I contacted a few local farms here and they absolutely refused to even consider donating, or allowing me to pay a lower fee for the stalks. What they told me is basically they either sell them themselves or they sell them to local farm markets, who also add in their share, and I can buy from them. I hate NJ! I don't need that many...just enough to make maybe a ten foot "Children of the Corn" scene. I may have to change that scene, because I'm not spending the kind of money they want for dead plants!


----------



## Frighteners Entertainment (Jan 24, 2006)

it sounds like they have a market for the stalks, can't really blame them. It would be different if they we just shredding them into the field.


----------



## debbie5 (Mar 2, 2007)

Patti-I passed by a whole mess of those bamboo-ish things Allen mentioned today...they really DO look corn-ish. They are usually in swampier soil or culverts next to the road. I plan on digging out my rubber boots & bug spray & lopping them off. I forgot that next to the YMCA parking lot is a field full of 6-8 foot high thistle plants, too. I could use those for my haunt...I don't want some kid falling into them at the dance..I would laugh too hard while getting out my 1st Aid kit...


----------



## pumpking (Aug 30, 2011)

Here in Mississippi, we have what we call river cane. it looks like corn stalks though we mostly make fishing poles out of it. you could use the thcker bottom half.


----------



## lewlew (Mar 15, 2006)

Be careful with the bamboo. Make sure you know whether it is an invasive species or not. You don't want to be spreading it around if it is.

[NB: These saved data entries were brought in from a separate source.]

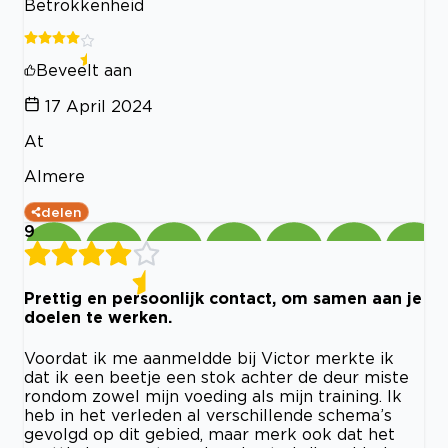
Betrokkenheid
Beveelt aan
17 April 2024
At
Almere
delen
9
Prettig en persoonlijk contact, om samen aan je
doelen te werken.
Voordat ik me aanmeldde bij Victor merkte ik
dat ik een beetje een stok achter de deur miste
rondom zowel mijn voeding als mijn training. Ik
heb in het verleden al verschillende schema’s
gevolgd op dit gebied, maar merk ook dat het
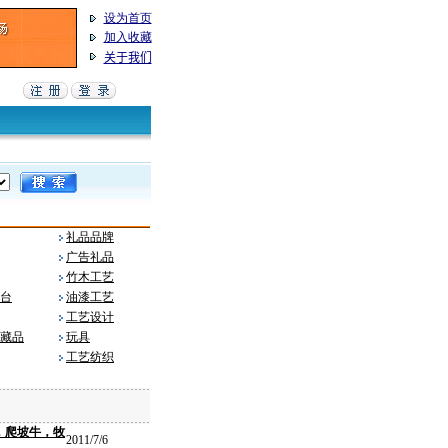
设为首页
加入收藏
关于我们
礼品品牌
广告礼品
竹木工艺
台
油漆工艺
工艺设计
藏品
玩具
工艺纺织
，爬坡牛，牧
2011/7/6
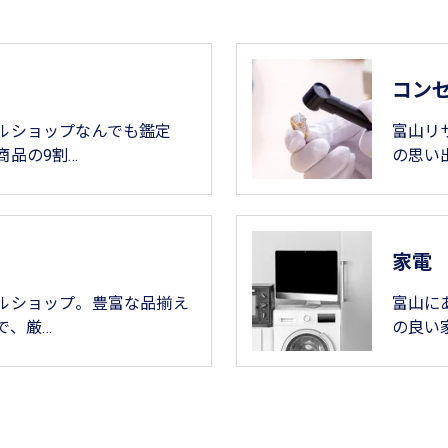
コン
ルショップなんでも鑑定
富山リ
商品の9割…
の思い
家電
ルショップ。豊富な品揃え
富山に
で、厳…
の良い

Call your local conservation office to check on the species of plant and whether it can be moved and when it is in seed.

None of the bamboo species we have are native to the area and some are VERY agressive in taking an area over.


----------



## trishaanne (Aug 20, 2005)

I'm close to the river, and last year I went and got a bunch of river weeds to mix in with the corn stalks I had to buy. At night, it really was hard to tell the difference, so I'll probably do that again this year. I'll be down there anyway, picking some of the different weeds to bring home and spray paint for our centerpieces for the party. I figure I have to try them now and see if they'll work or not.


----------



## Haunted Spider (Sep 6, 2010)

Sorry about the luck you are having trishanne, 

Are you asking farmers for corn that are sweet corn or hog corn? Sweet corn stalks are usually sold at farmers markets where as the hog farmers have fields and fields of corn that they plow into the field. There is no way they are picking all of the stalks and bringing them to market. 

Hope it works out for you.


----------



## dusty588 (Oct 8, 2006)

MrGrimm said:


> I too will need quite a few this year, but the local farmers market is selling them from anywhere between 4$ to 8$ each!
> 
> I guess I'll have to pull off a midnight run like trishaanne


I am looking for some as well. I emailed one of the corn mazes around here and they said they would have some in the next week or two, $5 for 15-20 stalks.


----------



## debbie5 (Mar 2, 2007)

Corn is so easy to grow...might be worth it to plant some for next year. The prices you guys are quoting are nuts.


----------



## debbie5 (Mar 2, 2007)

Okay..it's a dreary day and I did some shopping around. Most cornstalks are $5 for about 10 stalks. But I found a farmer who has them for $3!! Now, if I can just call said farmer & get him to give me a wholesale price...YAY! Now all I need is a few warty pumpkins for under five bucks each and I'm good.


----------